■ Exercise materials ■
╔══
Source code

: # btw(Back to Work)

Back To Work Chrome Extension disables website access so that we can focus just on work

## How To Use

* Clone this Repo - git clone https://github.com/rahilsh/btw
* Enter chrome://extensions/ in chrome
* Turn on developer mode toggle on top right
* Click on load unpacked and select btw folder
╚══
■ Request ■
Print nothing except the lines from the line containing "btw(Back to Work)" to the end of the listing, exactly as written.

■ Response to the task ■
: # btw(Back to Work)

Back To Work Chrome Extension disables website access so that we can focus just on work

## How To Use

* Clone this Repo - git clone https://github.com/rahilsh/btw
* Enter chrome://extensions/ in chrome
* Turn on developer mode toggle on top right
* Click on load unpacked and select btw folder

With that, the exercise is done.